Task list >>
1. Reproduce the part of the foundation article beginning with "Connie Flukey, a" and going on through "Jennifer and Abby.".
2. Extend the news article about the Abby & Jennifer Recovery Foundation, picking up right after its final sentence.

Selected text >>
↓↓↓
Abby & Jennifer Recovery Foundation for years has been out of compliance
Ten years ago this month, hundreds of people gathered in Grand Junction to look for a mother and daughter the vast majority of them had never met.
For 11 days, with the assistance of a Texas-based nonprofit organization, they scoured canyons, sagebrush-covered hills and the Colorado and Gunnison rivers, trying to learn what had become of 34-year-old Jennifer Blagg and her 6-year-old daughter, Abby.
Connie Flukey, a mother of eight, joined the initial wave of volunteers, drawn by the pleas for help from Jennifer’s mother. She quickly formed a spin-off of the Texas group and vowed to search for missing persons in the name of Jennifer and Abby.
But a Daily Sentinel investigation found the Abby & Jennifer Recovery Foundation has been out of compliance with state and federal regulations—and possibly in violation of state law—for years.
The Colorado Secretary of State’s Office dissolved the organization in 2004 for failing to file the annual reports required of all businesses and nonprofits registered with the state. The Internal Revenue Service revoked its nonprofit status two years ago because it hadn’t submitted the requisite tax forms for three consecutive years.
In fact, the foundation has never filed documents with the IRS indicating how much money it has raised and spent. Yet it continues to solicit contributions, creating a Facebook page earlier this month that included a post about the creation of a PayPal account for donations.
↑↑↑
Provided records >>
↓↓↓
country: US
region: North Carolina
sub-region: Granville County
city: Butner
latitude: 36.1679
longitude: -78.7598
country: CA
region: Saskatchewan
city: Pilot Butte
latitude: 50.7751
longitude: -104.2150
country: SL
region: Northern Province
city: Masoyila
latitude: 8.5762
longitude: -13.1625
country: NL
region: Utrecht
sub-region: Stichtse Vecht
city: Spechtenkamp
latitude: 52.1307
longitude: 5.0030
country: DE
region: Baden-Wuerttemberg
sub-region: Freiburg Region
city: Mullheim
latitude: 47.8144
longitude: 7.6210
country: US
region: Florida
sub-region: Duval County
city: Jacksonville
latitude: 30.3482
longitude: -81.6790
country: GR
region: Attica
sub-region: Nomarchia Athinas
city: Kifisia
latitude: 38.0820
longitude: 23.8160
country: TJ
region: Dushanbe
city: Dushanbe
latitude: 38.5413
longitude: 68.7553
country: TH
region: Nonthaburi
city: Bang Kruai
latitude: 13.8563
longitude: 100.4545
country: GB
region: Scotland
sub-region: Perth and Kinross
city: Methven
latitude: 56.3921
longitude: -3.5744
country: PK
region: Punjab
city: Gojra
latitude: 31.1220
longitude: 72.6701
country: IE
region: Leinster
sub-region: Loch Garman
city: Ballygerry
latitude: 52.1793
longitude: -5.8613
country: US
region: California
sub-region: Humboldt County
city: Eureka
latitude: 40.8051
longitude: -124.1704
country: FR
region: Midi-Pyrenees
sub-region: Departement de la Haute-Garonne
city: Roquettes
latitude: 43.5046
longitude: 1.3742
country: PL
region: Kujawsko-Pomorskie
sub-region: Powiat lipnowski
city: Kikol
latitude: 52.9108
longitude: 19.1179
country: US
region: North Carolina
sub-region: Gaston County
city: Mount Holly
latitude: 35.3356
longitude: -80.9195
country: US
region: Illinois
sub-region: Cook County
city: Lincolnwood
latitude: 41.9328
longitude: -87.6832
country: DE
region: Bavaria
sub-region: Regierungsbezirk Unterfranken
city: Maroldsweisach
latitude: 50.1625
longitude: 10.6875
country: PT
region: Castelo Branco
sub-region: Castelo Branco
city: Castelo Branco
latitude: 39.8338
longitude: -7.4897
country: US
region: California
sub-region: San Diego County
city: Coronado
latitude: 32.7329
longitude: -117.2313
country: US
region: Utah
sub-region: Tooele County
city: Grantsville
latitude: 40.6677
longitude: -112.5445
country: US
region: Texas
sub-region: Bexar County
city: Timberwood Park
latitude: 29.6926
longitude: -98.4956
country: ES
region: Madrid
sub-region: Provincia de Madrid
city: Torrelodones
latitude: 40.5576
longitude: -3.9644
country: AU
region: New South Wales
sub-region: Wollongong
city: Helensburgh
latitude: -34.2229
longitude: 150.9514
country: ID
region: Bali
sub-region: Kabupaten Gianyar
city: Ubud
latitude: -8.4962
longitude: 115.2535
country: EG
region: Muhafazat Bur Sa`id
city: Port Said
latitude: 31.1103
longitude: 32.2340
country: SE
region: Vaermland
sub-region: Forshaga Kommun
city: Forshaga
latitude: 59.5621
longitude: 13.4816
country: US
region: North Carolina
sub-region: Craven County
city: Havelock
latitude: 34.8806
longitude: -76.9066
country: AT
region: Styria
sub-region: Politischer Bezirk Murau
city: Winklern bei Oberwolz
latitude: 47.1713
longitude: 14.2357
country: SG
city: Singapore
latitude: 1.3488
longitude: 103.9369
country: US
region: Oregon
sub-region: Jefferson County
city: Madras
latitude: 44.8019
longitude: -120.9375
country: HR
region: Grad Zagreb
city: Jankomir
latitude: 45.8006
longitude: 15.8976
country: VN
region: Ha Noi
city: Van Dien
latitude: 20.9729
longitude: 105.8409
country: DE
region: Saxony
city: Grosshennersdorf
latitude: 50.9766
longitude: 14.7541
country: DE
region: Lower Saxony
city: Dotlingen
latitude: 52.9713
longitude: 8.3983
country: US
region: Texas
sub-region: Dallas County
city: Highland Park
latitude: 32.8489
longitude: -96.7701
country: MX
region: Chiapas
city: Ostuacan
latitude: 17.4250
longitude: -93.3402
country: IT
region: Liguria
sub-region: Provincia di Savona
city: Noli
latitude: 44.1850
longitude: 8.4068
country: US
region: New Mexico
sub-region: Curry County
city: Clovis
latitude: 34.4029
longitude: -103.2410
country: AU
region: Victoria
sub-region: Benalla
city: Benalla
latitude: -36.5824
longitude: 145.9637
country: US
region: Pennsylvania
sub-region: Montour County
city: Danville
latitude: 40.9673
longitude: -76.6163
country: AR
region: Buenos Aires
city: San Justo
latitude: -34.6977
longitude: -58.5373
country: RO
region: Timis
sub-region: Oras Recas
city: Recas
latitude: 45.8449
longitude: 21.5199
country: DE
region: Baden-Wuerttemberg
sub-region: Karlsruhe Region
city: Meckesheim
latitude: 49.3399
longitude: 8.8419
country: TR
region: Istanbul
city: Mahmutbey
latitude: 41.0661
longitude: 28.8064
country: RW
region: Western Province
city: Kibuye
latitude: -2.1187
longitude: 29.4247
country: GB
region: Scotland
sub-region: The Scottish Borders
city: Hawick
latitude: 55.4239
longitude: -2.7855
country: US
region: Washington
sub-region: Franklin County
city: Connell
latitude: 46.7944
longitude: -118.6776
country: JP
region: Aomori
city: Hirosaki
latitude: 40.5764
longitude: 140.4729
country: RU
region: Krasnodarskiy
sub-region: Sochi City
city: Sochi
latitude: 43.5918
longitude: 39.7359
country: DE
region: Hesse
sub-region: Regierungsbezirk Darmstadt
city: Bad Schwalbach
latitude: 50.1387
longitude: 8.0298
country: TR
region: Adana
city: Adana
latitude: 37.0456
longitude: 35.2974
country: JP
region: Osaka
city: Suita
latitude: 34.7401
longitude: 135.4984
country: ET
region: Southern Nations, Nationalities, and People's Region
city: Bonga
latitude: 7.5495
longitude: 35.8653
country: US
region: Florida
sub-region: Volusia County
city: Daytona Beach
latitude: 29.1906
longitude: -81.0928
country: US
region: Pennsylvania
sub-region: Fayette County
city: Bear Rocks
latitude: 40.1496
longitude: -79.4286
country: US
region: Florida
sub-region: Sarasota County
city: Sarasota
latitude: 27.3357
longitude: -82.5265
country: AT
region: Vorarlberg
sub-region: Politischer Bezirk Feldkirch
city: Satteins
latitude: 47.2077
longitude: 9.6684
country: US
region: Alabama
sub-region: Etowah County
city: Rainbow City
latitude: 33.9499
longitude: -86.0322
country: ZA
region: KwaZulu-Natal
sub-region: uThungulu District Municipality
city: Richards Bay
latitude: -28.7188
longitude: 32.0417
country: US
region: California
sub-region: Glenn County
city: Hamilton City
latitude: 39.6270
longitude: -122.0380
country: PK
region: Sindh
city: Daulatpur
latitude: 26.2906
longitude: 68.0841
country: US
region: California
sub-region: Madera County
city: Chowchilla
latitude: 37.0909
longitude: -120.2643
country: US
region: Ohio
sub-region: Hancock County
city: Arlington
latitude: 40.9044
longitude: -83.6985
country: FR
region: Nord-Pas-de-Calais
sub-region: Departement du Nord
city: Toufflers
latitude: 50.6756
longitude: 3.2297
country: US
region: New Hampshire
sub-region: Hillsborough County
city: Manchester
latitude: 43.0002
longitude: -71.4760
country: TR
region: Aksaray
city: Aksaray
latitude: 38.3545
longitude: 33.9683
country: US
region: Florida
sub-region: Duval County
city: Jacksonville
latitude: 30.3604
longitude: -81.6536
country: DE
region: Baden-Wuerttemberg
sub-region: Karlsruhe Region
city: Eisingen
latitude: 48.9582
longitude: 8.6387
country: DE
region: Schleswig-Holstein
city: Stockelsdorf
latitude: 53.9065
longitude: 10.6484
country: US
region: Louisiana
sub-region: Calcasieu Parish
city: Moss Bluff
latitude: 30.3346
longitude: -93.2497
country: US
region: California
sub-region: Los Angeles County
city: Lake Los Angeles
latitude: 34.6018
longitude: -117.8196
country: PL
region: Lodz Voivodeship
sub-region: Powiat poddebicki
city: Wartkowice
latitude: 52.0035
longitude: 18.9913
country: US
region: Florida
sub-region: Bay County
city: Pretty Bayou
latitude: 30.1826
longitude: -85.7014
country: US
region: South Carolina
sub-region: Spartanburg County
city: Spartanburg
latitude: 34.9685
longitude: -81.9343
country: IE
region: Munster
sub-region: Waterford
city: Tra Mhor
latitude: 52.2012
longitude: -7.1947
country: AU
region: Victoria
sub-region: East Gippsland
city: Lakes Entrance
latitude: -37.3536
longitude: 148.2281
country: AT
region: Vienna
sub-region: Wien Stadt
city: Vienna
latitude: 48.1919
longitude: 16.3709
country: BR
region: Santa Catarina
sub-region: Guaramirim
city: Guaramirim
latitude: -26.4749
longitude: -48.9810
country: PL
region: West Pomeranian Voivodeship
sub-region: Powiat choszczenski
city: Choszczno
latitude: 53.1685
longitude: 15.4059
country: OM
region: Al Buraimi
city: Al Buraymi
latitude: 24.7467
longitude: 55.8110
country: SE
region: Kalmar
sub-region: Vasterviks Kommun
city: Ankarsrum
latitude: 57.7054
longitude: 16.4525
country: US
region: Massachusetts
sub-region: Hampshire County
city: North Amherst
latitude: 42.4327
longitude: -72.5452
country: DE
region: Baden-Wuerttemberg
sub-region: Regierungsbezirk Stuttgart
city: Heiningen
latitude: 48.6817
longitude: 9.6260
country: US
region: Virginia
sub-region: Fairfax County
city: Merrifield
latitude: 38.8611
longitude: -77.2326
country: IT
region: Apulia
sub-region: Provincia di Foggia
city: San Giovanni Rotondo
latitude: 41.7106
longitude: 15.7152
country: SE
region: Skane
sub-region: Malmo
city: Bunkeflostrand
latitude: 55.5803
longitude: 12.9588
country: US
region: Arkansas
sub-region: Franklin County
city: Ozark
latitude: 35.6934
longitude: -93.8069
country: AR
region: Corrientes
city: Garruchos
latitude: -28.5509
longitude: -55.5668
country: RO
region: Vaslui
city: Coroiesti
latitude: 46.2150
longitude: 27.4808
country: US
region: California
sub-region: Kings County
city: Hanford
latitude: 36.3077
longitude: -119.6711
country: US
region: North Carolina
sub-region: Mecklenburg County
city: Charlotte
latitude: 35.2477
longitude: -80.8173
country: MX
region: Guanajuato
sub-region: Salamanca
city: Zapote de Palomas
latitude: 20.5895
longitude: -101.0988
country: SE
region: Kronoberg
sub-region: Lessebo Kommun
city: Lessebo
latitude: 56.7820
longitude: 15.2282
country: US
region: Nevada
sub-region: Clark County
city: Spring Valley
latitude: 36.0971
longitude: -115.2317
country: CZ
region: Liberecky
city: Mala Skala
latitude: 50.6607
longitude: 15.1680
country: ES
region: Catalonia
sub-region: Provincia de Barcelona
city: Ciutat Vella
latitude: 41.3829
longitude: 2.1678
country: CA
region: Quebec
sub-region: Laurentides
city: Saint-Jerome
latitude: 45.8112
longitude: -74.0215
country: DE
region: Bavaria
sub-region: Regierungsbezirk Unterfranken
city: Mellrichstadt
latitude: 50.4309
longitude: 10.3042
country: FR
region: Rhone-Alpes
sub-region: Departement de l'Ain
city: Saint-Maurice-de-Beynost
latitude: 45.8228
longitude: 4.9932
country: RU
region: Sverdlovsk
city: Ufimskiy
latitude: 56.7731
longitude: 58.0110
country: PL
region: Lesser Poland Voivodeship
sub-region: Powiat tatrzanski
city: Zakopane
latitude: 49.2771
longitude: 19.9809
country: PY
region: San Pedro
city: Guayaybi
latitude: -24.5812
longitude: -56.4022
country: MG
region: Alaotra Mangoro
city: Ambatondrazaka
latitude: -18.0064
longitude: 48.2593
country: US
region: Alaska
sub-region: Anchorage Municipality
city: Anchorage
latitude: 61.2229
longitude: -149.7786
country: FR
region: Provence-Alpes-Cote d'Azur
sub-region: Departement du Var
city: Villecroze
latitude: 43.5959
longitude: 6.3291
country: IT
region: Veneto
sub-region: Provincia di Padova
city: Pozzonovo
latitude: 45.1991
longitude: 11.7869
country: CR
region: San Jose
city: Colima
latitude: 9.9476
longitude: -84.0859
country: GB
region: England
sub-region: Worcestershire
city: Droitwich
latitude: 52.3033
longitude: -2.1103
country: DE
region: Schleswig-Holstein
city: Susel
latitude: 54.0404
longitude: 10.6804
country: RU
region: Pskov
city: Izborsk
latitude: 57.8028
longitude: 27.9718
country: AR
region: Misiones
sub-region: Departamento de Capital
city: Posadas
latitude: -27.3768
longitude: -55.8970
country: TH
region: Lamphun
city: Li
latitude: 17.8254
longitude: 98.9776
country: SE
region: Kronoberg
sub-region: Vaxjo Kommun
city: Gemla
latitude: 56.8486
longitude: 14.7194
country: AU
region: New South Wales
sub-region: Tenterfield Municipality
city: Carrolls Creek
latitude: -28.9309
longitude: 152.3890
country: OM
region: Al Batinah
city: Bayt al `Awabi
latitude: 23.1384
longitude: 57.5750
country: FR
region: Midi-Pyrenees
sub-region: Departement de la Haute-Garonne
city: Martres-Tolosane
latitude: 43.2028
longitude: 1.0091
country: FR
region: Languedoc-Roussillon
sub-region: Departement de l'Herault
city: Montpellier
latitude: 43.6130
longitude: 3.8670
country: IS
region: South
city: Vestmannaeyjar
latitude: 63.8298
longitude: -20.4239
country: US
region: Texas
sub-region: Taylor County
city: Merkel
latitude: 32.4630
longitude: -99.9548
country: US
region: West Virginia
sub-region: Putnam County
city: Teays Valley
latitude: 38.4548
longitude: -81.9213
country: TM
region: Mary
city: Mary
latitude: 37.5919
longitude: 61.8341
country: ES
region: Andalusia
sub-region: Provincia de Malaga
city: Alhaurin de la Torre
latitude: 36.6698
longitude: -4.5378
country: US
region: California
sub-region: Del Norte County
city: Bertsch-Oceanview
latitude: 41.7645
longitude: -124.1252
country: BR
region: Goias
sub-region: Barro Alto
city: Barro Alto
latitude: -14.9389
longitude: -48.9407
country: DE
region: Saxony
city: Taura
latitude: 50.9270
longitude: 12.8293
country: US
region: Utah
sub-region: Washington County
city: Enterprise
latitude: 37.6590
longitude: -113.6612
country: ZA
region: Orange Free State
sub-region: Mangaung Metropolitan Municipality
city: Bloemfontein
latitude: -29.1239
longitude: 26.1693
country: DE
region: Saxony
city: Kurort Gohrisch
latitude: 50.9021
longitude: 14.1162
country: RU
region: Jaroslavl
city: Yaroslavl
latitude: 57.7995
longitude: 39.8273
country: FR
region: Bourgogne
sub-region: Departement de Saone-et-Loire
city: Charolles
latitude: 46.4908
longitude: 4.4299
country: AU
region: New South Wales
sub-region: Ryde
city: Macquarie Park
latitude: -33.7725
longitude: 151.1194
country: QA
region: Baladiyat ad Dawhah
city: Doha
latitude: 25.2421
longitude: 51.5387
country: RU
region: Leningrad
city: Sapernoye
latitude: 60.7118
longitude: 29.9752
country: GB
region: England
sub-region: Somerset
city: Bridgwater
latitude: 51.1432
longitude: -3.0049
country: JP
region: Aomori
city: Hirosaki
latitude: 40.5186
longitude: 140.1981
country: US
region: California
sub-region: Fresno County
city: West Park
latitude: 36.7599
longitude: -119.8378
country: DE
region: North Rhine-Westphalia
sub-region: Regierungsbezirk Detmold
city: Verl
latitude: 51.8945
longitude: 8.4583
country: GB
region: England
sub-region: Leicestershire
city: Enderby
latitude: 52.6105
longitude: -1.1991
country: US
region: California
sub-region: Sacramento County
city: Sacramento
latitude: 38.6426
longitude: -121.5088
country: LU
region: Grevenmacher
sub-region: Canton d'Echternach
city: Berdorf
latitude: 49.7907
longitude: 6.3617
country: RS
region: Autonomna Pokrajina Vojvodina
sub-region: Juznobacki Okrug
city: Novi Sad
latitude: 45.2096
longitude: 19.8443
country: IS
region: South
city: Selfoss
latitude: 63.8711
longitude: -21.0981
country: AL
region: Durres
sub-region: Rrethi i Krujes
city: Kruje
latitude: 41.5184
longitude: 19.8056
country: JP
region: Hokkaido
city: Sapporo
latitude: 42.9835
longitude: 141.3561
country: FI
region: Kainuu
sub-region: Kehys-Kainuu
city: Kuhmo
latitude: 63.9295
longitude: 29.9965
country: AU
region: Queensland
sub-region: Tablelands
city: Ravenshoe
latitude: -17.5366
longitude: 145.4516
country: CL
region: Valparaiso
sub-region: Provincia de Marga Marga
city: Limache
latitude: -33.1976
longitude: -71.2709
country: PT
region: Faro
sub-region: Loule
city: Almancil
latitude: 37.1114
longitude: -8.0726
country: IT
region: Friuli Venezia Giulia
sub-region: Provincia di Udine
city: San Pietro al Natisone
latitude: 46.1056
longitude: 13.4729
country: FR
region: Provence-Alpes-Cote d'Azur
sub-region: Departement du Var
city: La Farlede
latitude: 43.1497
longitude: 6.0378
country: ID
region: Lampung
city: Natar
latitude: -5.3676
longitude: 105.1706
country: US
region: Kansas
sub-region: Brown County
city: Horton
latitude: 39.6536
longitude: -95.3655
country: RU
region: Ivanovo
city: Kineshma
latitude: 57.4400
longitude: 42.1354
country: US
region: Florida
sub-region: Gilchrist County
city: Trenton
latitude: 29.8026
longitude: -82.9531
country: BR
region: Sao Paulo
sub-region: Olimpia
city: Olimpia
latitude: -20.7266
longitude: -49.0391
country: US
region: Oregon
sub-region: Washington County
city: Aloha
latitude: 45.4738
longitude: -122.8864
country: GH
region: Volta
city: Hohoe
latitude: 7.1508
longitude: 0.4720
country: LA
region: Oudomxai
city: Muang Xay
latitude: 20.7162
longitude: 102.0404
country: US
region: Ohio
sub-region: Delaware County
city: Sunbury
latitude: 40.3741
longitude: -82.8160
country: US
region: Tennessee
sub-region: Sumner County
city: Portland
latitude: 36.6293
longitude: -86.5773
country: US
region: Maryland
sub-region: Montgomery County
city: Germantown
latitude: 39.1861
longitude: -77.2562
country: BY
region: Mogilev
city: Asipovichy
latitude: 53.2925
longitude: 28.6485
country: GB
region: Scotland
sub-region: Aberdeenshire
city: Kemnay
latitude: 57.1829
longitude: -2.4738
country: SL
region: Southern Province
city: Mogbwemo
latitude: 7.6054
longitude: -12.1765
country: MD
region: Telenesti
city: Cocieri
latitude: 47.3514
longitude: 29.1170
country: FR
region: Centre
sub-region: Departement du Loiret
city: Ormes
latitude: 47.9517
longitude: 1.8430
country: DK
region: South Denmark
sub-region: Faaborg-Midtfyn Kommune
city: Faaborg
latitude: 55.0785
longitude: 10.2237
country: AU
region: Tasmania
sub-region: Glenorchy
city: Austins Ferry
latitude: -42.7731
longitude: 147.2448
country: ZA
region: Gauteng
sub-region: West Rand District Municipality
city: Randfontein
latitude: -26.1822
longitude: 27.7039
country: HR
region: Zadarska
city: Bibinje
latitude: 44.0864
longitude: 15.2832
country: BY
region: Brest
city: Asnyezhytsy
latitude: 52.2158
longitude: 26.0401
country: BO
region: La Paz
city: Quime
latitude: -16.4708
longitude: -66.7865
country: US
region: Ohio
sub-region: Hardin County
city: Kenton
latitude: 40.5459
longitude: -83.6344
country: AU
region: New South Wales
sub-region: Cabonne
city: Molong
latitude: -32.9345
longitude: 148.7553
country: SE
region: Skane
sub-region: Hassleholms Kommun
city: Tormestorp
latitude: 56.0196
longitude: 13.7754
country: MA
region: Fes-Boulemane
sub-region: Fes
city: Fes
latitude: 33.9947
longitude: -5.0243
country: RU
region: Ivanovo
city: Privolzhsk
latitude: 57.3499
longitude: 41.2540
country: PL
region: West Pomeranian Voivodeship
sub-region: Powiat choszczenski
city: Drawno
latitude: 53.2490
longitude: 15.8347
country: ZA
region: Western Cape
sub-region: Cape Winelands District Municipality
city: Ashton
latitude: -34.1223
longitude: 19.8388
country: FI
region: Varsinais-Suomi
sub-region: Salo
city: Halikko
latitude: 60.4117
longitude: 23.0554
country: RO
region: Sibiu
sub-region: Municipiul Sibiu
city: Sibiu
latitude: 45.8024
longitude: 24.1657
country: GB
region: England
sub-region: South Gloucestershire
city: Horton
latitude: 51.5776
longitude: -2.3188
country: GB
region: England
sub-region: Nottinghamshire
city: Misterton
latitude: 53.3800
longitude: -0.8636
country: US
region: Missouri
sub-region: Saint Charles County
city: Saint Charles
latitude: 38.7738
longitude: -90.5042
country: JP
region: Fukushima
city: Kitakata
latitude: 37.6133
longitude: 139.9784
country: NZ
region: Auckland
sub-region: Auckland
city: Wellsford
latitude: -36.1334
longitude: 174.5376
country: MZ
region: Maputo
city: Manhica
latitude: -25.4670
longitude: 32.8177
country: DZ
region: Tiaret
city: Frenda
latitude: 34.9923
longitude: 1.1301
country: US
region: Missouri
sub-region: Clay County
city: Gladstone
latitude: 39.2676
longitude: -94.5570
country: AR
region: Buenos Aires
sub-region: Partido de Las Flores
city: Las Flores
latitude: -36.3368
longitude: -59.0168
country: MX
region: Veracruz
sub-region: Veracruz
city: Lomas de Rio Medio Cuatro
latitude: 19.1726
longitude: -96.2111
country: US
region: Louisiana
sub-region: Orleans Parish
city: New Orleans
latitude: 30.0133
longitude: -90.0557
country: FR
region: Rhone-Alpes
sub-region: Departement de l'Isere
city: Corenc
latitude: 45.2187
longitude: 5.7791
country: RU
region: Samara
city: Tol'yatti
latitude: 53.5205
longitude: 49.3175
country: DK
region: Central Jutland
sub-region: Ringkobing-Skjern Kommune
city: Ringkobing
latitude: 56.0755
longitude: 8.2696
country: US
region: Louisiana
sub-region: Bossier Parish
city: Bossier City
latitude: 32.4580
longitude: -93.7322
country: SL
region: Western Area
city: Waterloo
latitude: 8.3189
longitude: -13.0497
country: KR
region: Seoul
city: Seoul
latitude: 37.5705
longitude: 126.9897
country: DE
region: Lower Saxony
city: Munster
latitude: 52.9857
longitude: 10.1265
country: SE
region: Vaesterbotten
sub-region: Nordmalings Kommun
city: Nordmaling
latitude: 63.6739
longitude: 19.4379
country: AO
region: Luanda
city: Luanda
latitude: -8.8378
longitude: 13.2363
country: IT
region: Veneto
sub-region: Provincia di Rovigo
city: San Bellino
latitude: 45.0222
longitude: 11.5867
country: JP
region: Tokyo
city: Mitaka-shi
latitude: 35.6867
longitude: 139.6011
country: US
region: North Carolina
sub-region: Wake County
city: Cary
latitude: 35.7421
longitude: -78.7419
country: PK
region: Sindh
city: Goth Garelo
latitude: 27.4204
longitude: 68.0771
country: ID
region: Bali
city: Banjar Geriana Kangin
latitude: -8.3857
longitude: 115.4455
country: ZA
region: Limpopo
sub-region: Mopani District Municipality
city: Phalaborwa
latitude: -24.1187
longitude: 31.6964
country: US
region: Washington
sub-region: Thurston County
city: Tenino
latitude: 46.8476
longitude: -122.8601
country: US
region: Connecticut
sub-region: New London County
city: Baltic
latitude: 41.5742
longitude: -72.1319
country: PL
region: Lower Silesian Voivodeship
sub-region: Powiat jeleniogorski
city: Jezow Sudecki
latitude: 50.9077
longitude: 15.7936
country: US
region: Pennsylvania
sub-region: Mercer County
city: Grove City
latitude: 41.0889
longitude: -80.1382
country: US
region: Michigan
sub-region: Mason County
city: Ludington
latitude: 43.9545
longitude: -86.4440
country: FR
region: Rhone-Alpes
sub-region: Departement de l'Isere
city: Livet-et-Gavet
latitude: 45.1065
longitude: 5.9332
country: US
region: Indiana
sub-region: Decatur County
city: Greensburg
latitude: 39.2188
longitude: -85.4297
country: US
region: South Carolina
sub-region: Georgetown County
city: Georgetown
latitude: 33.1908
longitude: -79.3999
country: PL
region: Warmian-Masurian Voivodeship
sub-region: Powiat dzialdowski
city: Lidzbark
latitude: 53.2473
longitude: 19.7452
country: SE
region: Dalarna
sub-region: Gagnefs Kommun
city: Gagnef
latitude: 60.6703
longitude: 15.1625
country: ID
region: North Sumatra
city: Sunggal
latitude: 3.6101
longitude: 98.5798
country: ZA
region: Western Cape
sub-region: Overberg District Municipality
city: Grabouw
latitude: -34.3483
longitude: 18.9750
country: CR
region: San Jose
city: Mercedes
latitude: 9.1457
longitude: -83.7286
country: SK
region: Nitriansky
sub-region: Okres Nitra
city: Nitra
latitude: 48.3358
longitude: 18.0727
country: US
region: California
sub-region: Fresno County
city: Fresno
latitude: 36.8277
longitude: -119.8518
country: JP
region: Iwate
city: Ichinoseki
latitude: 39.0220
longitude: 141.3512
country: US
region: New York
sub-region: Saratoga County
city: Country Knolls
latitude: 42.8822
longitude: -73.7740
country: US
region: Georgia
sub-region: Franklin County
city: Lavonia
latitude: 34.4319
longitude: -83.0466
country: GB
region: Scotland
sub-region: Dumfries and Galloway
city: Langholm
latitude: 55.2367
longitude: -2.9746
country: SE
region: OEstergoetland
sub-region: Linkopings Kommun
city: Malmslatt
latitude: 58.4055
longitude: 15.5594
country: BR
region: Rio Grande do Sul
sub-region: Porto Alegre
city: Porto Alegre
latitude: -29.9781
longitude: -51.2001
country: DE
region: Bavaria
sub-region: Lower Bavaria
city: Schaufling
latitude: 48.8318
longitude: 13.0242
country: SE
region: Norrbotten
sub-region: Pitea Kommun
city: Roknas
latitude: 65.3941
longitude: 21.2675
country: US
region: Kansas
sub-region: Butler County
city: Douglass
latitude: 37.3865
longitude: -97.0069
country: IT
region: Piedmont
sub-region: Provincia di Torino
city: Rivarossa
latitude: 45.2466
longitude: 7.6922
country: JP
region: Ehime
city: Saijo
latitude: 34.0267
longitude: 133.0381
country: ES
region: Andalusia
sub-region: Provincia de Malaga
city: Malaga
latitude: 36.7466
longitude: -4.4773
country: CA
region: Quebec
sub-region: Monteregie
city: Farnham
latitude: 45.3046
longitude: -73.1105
↑↑↑
Solved tasks >>
1.
Connie Flukey, a mother of eight, joined the initial wave of volunteers, drawn by the pleas for help from Jennifer’s mother. She quickly formed a spin-off of the Texas group and vowed to search for missing persons in the name of Jennifer and Abby.

2.
The troubles raise a host of red flags about the group, said Lindsay Nichols, spokeswoman for GuideStar, a Washington, D.C.-based nonprofit that gathers and shares information about the roughly 1.8 million IRS-recognized nonprofits operating in the U.S.
“In a word, we say, ‘Don’t,’ ” Nichols responded when asked what she would tell people considering donating to a group that has had its nonprofit status revoked. “You just can’t donate to an organization that is not a sanctioned nonprofit. Especially in this economy when money is getting tighter, (people) are getting smarter about how they donate their money.”
Flukey, the executive director of the Abby and Jennifer Recovery Foundation, said she didn’t know until roughly a month ago that the foundation wasn’t keeping up on its paperwork with the state and the IRS. She said the foundation’s treasurer, E. Michael Hale, was in charge of those responsibilities, and she assumed he tended to them.
In an extensive interview with the Sentinel, Flukey said she knows nothing about the legal and financial aspects of the nonprofit, focusing instead on the day-to-day operations, but she acknowledges she should have been more involved. She also insisted all money raised over the years has gone to pay for searches or to the families of missing persons, and there has been no malfeasance on her part. And she vowed to reorganize and rebuild the foundation.
“If I didn’t feel this could get fixed, I would never tell people to contribute,” she said. “I would never tell somebody it was a not-for-profit if I knew it was not.”
THE GROUP’S BEGINNINGS
Flukey showed up on the first day of the search for the Blaggs in April 2002, agreeing with her husband, Kent, that they would want such assistance if one of their children were missing.
Initially, the Laura Recovery Center, a Friendswood, Texas-based nonprofit group founded in response to the 1997 disappearance and murder of a 12-year-old girl, asked Flukey to assist with the crush of media covering the search.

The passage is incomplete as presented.